Les fous sont des joueurs de flûte

Emma Marsantes

Éditions Verdier

Son enfance a fait la loi

Après Une mère éphémère Emma Marsantes poursuit son récit de vie, une vie où il faut mettre des mots sur l’indicible pour vivre.

Dans ce deuxième volet qu’elle construit tel un opéra, elle aborde sa vie d’adulte, de femme et de mère.

La mort du père nous apprend qu’il a continué à vivre dans l’appartement où sa femme s’est pendue. Une mémoire trouble à entretenir ou indifférence ? Le mort gardera son secret. Toujours est-il que Mia a conservé des liens avec ce père, malgré tout et envers tout. Elle s’occupera de lui jusqu’à son dernier souffle.

Bien avant la mort de ce père, il a organisé le mariage de sa fille, il lui fallait un gendre qui lui convienne ; si ce n’était pas triste, le choix s’est fait comme dans une foire aux bestiaux ce qui est pour le moins hilarant dans ce milieu ultra bourgeois.

Une fois le candidat élu et mal élu, la vie s’est déroulée comme une triste routine à part la joie d’avoir des enfants.

Cette période de maternité et d’éducation des enfants est une vaste reproduction du conformisme de bon aloi de son milieu.

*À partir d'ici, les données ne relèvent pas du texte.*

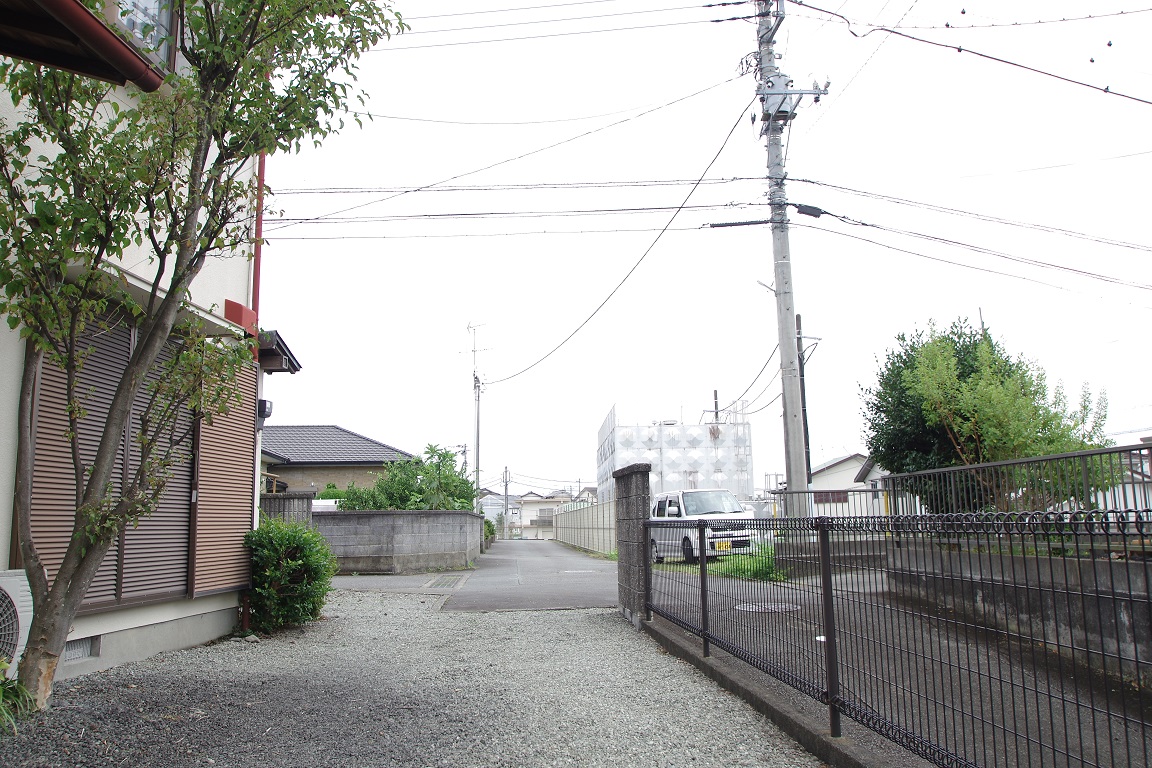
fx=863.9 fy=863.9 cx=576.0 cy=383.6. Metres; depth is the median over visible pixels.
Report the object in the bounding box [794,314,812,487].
utility pole
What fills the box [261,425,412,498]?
house
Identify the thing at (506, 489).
utility pole
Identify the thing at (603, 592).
road
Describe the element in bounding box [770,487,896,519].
metal fence
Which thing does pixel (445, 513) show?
block wall
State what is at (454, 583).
drain grate
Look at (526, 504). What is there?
distant house
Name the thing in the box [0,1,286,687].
house
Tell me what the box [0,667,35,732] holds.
grass clump
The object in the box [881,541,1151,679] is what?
concrete wall
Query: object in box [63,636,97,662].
foundation vent
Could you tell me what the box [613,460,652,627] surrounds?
gate pillar
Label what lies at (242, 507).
shutter
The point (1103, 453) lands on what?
metal fence
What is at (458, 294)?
sky
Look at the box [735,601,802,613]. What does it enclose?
manhole cover
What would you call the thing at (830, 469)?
white house
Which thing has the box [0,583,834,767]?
gravel ground
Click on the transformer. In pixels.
(781, 110)
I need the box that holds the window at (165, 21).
[113,0,176,70]
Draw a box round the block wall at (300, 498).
[260,492,312,523]
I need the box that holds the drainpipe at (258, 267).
[250,152,265,322]
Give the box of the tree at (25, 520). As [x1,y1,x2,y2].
[0,0,404,707]
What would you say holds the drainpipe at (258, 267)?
attached to the house at (161, 610)
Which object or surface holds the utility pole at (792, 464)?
on the ground
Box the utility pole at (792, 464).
[754,0,823,518]
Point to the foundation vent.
(77, 650)
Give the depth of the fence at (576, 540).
30.99 m
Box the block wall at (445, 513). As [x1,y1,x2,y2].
[313,508,484,574]
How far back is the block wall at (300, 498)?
14.21 m
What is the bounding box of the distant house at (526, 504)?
[510,489,572,538]
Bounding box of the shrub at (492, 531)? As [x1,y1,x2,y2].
[483,518,495,547]
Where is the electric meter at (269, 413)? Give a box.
[257,398,272,421]
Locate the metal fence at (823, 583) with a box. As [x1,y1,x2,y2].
[648,505,1151,767]
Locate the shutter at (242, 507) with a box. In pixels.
[186,351,257,599]
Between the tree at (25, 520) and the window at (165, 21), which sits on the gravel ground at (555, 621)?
the tree at (25, 520)
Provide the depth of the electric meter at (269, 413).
8.69 m
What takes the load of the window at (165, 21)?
in the house at (161, 610)
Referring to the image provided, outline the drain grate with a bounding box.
[421,574,466,589]
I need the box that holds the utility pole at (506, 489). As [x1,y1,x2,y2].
[502,466,509,536]
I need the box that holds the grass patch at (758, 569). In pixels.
[718,543,782,581]
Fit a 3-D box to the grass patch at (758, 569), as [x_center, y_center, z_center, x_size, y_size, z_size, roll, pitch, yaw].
[2.845,2.856,13.724,1.328,0.543,2.059,0,-8,-3]
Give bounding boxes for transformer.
[757,75,796,122]
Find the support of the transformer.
attached to the utility pole at (792, 464)
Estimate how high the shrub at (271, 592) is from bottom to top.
1.070 m
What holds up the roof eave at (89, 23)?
attached to the house at (161, 610)
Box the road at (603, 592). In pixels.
[439,539,618,611]
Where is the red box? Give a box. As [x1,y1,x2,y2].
[225,299,256,333]
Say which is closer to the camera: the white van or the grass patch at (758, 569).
the grass patch at (758, 569)
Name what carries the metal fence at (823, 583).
on the concrete curb
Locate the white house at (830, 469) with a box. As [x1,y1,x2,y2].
[808,452,878,518]
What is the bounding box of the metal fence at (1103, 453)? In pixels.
[881,443,1151,528]
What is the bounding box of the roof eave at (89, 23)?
[0,0,165,91]
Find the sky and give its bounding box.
[255,0,1151,500]
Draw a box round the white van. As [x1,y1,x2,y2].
[647,489,758,564]
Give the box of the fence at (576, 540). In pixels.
[552,498,618,555]
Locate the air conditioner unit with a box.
[0,567,32,672]
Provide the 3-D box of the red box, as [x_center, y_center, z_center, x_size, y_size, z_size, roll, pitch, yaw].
[-3.059,-0.607,7.858,0.233,0.268,0.361,0,-8,-3]
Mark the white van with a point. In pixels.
(675, 513)
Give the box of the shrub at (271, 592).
[246,515,336,630]

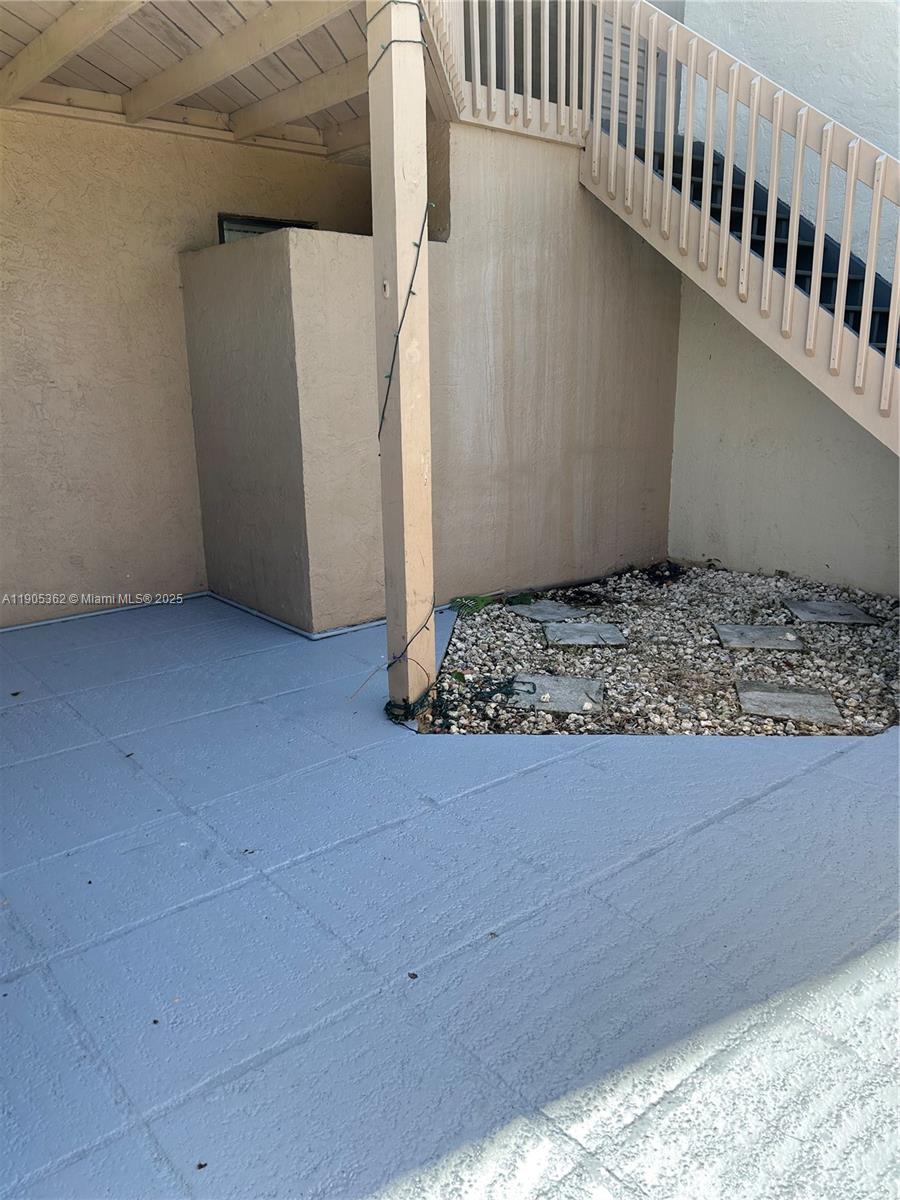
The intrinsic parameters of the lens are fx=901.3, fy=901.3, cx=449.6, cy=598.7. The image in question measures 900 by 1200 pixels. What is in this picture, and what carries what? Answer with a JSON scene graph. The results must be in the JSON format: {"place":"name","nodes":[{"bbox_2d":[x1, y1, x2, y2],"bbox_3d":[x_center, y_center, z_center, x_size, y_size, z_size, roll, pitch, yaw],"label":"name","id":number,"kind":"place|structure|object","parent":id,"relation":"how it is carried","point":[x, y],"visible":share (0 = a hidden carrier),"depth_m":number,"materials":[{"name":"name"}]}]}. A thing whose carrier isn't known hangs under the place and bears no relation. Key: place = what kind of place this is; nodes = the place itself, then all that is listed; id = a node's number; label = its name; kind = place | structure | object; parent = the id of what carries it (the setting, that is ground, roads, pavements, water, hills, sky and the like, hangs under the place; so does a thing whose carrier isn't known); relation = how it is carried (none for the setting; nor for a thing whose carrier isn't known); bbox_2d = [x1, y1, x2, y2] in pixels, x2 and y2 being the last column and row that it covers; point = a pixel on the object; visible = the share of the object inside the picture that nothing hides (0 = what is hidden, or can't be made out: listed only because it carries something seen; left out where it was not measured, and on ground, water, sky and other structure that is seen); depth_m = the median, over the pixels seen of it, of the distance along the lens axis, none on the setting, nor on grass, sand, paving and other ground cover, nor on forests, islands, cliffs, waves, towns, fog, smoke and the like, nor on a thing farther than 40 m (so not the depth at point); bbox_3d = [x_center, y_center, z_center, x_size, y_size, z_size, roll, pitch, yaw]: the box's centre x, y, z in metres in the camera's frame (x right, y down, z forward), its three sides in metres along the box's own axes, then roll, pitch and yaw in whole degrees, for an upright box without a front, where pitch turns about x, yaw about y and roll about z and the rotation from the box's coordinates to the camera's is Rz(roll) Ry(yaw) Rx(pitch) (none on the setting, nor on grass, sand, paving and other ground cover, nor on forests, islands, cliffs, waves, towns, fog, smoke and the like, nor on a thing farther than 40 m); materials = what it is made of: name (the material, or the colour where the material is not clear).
{"place":"outdoors","nodes":[
{"label":"outdoors","id":0,"kind":"place"},
{"bbox_2d":[0,108,369,627],"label":"stucco wall","id":1,"kind":"structure","parent":0,"point":[40,127],"depth_m":4.86,"materials":[{"name":"beige paint"}]},
{"bbox_2d":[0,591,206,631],"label":"baseboard","id":2,"kind":"structure","parent":1,"relation":"attached to","point":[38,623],"materials":[{"name":"white"}]},
{"bbox_2d":[217,213,315,243],"bbox_3d":[-1.067,-1.826,5.427,0.523,0.851,0.153,-13,19,-38],"label":"window","id":3,"kind":"structure","parent":1,"relation":"in","point":[243,230],"depth_m":5.25,"materials":[{"name":"black glass"}]},
{"bbox_2d":[0,0,381,157],"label":"wooden ceiling","id":4,"kind":"structure","parent":0,"point":[154,6],"materials":[{"name":"wood"}]},
{"bbox_2d":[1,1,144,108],"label":"ceiling beam","id":5,"kind":"structure","parent":4,"relation":"attached to","point":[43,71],"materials":[{"name":"wood"}]},
{"bbox_2d":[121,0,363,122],"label":"ceiling beam","id":6,"kind":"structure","parent":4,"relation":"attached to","point":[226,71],"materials":[{"name":"beige wood"}]},
{"bbox_2d":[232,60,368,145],"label":"ceiling beam","id":7,"kind":"structure","parent":4,"relation":"attached to","point":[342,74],"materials":[{"name":"wood"}]},
{"bbox_2d":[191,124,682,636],"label":"stucco wall","id":8,"kind":"structure","parent":0,"point":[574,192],"depth_m":4.89,"materials":[{"name":"beige paint"}]},
{"bbox_2d":[211,589,456,640],"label":"baseboard","id":9,"kind":"structure","parent":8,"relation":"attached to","point":[372,623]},
{"bbox_2d":[441,0,595,144],"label":"railing","id":10,"kind":"object","parent":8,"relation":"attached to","point":[577,31],"visible":0.8,"depth_m":4.77,"materials":[{"name":"beige wood"}]},
{"bbox_2d":[0,593,899,1199],"label":"patio floor","id":11,"kind":"structure","parent":0,"point":[874,747],"materials":[{"name":"blue"}]},
{"bbox_2d":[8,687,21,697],"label":"dry leaf","id":12,"kind":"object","parent":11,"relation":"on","point":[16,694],"visible":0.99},
{"bbox_2d":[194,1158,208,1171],"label":"dry leaf","id":13,"kind":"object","parent":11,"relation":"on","point":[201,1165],"visible":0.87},
{"bbox_2d":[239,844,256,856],"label":"dry leaf","id":14,"kind":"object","parent":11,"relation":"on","point":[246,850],"visible":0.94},
{"bbox_2d":[369,0,434,720],"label":"wooden post","id":15,"kind":"object","parent":11,"relation":"on","point":[404,490],"visible":0.9,"depth_m":3.24,"materials":[{"name":"wood"}]},
{"bbox_2d":[365,0,426,74],"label":"string light","id":16,"kind":"object","parent":15,"relation":"attached to","point":[414,41],"visible":0.46,"depth_m":2.91,"materials":[{"name":"plastic"}]},
{"bbox_2d":[376,200,433,438],"bbox_3d":[-0.179,-0.973,3.221,0.237,0.860,0.332,-13,19,-38],"label":"string light","id":17,"kind":"object","parent":15,"relation":"attached to","point":[389,376],"visible":0.86,"depth_m":3.17,"materials":[{"name":"plastic"}]},
{"bbox_2d":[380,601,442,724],"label":"string light","id":18,"kind":"object","parent":15,"relation":"attached to","point":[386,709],"visible":0.94,"depth_m":3.49,"materials":[{"name":"green plastic"}]},
{"bbox_2d":[407,971,418,979],"bbox_3d":[-0.089,0.865,2.081,0.029,0.008,0.032,-3,15,-9],"label":"dry leaf","id":19,"kind":"object","parent":11,"relation":"on","point":[414,974],"visible":0.93,"depth_m":2.07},
{"bbox_2d":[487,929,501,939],"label":"dry leaf","id":20,"kind":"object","parent":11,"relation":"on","point":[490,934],"visible":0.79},
{"bbox_2d":[418,562,898,736],"bbox_3d":[1.431,0.154,4.788,3.202,0.102,3.075,-13,19,-38],"label":"gravel bed","id":21,"kind":"object","parent":11,"relation":"in","point":[471,649],"visible":0.65,"depth_m":4.27,"materials":[{"name":"beige gravel"}]},
{"bbox_2d":[448,593,496,615],"bbox_3d":[0.125,0.025,5.235,0.308,0.115,0.282,-13,19,-38],"label":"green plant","id":22,"kind":"object","parent":21,"relation":"in","point":[480,601],"visible":0.73,"depth_m":5.20,"materials":[{"name":"green plant"}]},
{"bbox_2d":[509,599,591,622],"bbox_3d":[0.561,0.079,5.198,0.365,0.037,0.457,-13,19,-38],"label":"stepping stone","id":23,"kind":"object","parent":21,"relation":"on","point":[535,611],"visible":0.96,"depth_m":5.15,"materials":[{"name":"grey stone"}]},
{"bbox_2d":[507,674,605,713],"bbox_3d":[0.438,0.415,3.887,0.456,0.040,0.397,2,15,11],"label":"stepping stone","id":24,"kind":"object","parent":21,"relation":"on","point":[572,681],"visible":0.93,"depth_m":3.84,"materials":[{"name":"grey stone"}]},
{"bbox_2d":[541,621,626,647],"bbox_3d":[0.691,0.191,4.702,0.420,0.043,0.436,-1,15,-3],"label":"stepping stone","id":25,"kind":"object","parent":21,"relation":"on","point":[567,631],"visible":0.98,"depth_m":4.64,"materials":[{"name":"grey stone"}]},
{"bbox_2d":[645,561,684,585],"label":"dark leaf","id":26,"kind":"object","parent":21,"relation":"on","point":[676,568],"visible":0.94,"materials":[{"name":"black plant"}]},
{"bbox_2d":[713,622,806,651],"bbox_3d":[1.572,0.203,4.585,0.432,0.042,0.377,1,15,4],"label":"stepping stone","id":27,"kind":"object","parent":21,"relation":"on","point":[745,628],"visible":0.97,"depth_m":4.54,"materials":[{"name":"grey stone"}]},
{"bbox_2d":[734,680,843,725],"bbox_3d":[1.403,0.441,3.760,0.424,0.038,0.386,3,15,12],"label":"stepping stone","id":28,"kind":"object","parent":21,"relation":"on","point":[802,697],"visible":0.96,"depth_m":3.71,"materials":[{"name":"grey stone"}]},
{"bbox_2d":[782,599,880,625],"bbox_3d":[2.125,0.085,5.086,0.419,0.037,0.445,-13,19,-38],"label":"stepping stone","id":29,"kind":"object","parent":21,"relation":"on","point":[819,618],"visible":0.97,"depth_m":5.02,"materials":[{"name":"grey stone"}]},
{"bbox_2d":[639,1,899,592],"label":"stucco wall","id":30,"kind":"structure","parent":0,"point":[673,492],"depth_m":5.40,"materials":[{"name":"paint"}]},
{"bbox_2d":[599,0,670,133],"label":"louvered door","id":31,"kind":"structure","parent":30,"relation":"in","point":[621,76],"depth_m":6.10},
{"bbox_2d":[578,1,899,452],"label":"staircase","id":32,"kind":"structure","parent":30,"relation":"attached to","point":[725,238],"depth_m":4.39,"materials":[{"name":"beige wood"}]}
]}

C’est une période où Mia s’oublie dans cette volonté de tout bien faire pour les autres.

Sauver les apparences.

« Ce qui va déchirer le livre, ce qui fera des années qui approchent une grosse boule de papier froissé, ce sera d’avoir perdu, avec la disparition de mon père, le goût du mensonge de nous. »

Un divorce plus tard, l’ancrage artificiel se dénoue.

Elle se croit enfin libre.

Elle va rencontrer l’homme toxique, plus âgé qu’elle, sûr de lui, dès la première rencontre il la domine, physiquement, moralement, il en impose.

« J’avais oublié le claquement du plaisir.

Violuptés.

Mes planchers cèdent. »

Elle est restée la petite Mia dressée à la soumission.

Emma Marsantes se fait dramaturge pour fendre l’armure. Elle a la maîtrise intellectuelle de son récit. Son écriture mouvante, son vocabulaire riche ne peut être que précis, son phrasé très particulier précise et détaille et fait que le lecteur ressent dans sa chair ce qui se joue à chaque étape de cette relation.

Une rencontre commencée sur l’air de da ba da ba da da da d’Un homme et une femme se termineplutôt façon Psychose.

Alors la question essentielle du libre arbitre se pose.

En effet quand on a subi l’emprise dès l’enfance peut-on être libre ?

Ce qui ressort de cette lecture c’est la précision avec laquelle l’auteur nous montre les mécanismes de l’effacement de soi, juste pour exister à travers l’autre.

Cela va loin, très loin, l’analyse se fait au scalpel sans déballage.

Un style unique plus affûté qu’une lame nous donne à ressentir les enjeux d’un quotidien toxique dans jamais mettre le lecteur en porte à faux façon voyeurisme.

Plus qu’un livre une expérience à vivre.

Merci à Masse critique Babelio et aux éditions Verdier pour ce privilège de lecture.